Task objective:
Gather every line below where "needed" appears.

** The data follows **

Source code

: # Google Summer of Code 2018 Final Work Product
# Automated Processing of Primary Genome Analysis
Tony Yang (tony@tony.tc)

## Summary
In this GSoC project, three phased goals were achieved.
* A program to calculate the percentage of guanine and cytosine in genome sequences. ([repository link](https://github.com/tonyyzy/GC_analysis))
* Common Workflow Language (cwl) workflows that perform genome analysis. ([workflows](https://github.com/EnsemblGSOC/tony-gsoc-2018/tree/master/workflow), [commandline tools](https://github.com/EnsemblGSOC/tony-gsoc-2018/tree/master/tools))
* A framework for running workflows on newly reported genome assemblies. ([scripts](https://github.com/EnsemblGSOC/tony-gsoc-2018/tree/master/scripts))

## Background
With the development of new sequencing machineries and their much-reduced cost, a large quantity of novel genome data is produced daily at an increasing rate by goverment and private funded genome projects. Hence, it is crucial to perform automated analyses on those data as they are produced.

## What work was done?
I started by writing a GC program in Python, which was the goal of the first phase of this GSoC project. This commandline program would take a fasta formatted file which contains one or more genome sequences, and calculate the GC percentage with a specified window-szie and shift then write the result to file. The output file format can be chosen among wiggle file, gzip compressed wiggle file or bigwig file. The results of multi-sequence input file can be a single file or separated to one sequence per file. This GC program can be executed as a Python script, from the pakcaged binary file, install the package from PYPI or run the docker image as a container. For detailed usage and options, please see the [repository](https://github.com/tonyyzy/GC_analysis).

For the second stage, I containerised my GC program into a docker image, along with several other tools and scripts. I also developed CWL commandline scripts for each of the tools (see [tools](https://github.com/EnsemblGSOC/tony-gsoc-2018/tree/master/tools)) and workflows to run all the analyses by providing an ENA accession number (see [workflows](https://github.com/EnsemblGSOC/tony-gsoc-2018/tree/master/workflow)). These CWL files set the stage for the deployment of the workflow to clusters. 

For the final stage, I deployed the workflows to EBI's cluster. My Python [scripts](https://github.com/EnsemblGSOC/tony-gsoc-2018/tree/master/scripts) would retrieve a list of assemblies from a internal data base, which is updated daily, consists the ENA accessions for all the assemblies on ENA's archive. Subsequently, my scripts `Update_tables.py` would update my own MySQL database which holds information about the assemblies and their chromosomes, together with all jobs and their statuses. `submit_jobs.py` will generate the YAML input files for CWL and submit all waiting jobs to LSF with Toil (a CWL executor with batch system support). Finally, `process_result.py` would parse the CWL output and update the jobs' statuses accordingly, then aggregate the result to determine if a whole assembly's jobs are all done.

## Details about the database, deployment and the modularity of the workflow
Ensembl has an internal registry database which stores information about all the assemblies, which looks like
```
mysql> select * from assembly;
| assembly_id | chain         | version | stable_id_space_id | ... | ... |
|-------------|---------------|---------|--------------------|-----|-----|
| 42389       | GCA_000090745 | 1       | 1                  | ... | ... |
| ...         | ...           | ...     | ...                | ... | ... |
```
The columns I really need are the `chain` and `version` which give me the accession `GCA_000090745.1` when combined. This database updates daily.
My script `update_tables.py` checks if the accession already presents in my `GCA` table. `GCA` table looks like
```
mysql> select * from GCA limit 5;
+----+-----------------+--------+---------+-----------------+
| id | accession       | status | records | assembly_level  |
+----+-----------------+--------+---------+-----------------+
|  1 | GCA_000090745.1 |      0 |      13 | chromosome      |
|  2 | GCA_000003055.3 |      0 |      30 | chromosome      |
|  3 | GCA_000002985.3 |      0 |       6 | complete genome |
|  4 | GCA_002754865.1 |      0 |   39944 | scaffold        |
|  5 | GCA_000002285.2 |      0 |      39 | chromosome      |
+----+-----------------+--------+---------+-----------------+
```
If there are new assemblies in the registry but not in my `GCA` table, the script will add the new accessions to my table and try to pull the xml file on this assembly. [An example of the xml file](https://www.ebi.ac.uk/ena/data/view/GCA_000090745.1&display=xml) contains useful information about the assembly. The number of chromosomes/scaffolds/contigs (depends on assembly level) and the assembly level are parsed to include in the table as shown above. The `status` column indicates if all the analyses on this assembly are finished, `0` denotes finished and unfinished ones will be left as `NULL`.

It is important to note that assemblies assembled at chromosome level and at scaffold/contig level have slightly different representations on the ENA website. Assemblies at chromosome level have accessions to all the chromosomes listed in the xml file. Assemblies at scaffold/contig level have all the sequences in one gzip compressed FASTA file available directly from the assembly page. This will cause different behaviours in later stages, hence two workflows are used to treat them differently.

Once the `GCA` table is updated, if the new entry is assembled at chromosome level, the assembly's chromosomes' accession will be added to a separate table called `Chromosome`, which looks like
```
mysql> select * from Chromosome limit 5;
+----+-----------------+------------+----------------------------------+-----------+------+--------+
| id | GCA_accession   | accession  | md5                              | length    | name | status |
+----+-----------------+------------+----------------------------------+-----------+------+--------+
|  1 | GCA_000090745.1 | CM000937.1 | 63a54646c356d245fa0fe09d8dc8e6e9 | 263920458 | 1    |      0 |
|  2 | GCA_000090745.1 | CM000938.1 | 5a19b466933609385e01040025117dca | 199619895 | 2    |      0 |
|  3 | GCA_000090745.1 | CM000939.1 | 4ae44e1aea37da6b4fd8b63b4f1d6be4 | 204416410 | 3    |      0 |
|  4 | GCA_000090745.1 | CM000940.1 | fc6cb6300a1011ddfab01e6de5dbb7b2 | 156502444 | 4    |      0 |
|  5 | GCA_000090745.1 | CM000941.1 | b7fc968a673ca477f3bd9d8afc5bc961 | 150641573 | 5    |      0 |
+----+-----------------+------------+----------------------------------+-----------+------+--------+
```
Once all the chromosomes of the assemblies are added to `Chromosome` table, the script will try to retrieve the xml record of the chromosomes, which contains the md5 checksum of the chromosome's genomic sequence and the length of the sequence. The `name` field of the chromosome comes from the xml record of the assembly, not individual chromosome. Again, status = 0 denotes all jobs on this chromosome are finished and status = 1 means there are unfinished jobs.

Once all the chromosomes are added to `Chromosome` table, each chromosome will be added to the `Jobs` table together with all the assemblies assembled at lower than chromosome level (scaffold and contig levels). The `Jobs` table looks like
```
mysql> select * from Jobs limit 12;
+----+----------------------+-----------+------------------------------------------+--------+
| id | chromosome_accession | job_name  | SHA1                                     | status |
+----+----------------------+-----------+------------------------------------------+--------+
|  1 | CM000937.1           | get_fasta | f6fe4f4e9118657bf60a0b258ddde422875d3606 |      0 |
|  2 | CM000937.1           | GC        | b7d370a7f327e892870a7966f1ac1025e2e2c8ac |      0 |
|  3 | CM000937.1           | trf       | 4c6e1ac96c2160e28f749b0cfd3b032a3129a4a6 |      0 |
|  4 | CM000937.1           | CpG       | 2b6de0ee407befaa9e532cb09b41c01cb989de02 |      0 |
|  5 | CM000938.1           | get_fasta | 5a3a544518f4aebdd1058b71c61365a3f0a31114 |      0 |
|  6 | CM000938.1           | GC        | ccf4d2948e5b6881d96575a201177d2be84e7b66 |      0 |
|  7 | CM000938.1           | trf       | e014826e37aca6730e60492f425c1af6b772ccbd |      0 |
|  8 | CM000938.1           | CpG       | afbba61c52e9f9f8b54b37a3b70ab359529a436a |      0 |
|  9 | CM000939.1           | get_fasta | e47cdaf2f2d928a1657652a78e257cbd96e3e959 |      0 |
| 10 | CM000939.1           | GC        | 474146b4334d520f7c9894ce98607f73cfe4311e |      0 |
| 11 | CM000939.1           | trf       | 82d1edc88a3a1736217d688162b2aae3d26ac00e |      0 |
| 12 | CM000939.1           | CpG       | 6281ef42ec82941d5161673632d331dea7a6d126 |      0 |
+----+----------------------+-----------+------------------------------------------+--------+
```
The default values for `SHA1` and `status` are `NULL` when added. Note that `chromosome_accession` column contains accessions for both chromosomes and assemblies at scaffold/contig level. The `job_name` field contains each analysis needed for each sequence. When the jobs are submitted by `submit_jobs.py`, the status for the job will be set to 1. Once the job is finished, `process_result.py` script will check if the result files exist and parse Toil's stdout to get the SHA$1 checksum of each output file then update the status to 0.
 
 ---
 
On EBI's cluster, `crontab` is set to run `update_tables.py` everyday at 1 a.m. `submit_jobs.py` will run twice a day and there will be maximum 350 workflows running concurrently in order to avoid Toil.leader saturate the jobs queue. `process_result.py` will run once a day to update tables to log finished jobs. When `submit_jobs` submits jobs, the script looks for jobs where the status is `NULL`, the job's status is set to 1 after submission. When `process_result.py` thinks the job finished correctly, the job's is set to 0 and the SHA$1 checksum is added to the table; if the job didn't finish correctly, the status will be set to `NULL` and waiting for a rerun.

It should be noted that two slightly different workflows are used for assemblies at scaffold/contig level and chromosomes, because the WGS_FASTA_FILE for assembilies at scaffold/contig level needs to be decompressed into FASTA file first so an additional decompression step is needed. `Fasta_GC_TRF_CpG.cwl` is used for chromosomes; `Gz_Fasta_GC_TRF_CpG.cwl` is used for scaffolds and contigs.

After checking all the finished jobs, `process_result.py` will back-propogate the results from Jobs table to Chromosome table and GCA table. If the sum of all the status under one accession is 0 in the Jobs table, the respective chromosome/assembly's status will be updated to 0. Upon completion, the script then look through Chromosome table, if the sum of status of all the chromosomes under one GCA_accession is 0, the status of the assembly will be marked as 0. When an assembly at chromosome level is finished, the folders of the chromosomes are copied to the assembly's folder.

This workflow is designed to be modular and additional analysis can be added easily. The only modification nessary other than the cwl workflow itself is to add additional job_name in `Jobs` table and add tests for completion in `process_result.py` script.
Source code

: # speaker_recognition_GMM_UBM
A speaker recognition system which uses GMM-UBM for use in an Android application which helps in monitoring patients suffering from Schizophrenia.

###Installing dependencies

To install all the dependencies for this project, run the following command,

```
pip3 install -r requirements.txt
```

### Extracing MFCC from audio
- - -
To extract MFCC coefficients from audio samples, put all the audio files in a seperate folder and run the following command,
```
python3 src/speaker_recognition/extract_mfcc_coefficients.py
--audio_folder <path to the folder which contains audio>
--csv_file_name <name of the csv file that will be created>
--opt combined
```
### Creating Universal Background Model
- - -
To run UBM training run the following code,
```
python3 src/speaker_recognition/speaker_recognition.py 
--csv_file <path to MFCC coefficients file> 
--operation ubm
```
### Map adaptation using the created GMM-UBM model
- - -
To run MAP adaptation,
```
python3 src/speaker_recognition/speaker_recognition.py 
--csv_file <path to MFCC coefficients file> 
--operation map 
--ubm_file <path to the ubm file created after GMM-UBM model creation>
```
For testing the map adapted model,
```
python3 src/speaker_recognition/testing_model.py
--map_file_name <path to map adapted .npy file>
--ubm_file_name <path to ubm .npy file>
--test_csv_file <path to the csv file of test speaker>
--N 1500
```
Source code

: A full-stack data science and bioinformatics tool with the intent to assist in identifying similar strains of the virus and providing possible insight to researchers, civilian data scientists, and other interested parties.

** End of The data **

Task output:
The default values for `SHA1` and `status` are `NULL` when added. Note that `chromosome_accession` column contains accessions for both chromosomes and assemblies at scaffold/contig level. The `job_name` field contains each analysis needed for each sequence. When the jobs are submitted by `submit_jobs.py`, the status for the job will be set to 1. Once the job is finished, `process_result.py` script will check if the result files exist and parse Toil's stdout to get the SHA$1 checksum of each output file then update the status to 0.
It should be noted that two slightly different workflows are used for assemblies at scaffold/contig level and chromosomes, because the WGS_FASTA_FILE for assembilies at scaffold/contig level needs to be decompressed into FASTA file first so an additional decompression step is needed. `Fasta_GC_TRF_CpG.cwl` is used for chromosomes; `Gz_Fasta_GC_TRF_CpG.cwl` is used for scaffolds and contigs.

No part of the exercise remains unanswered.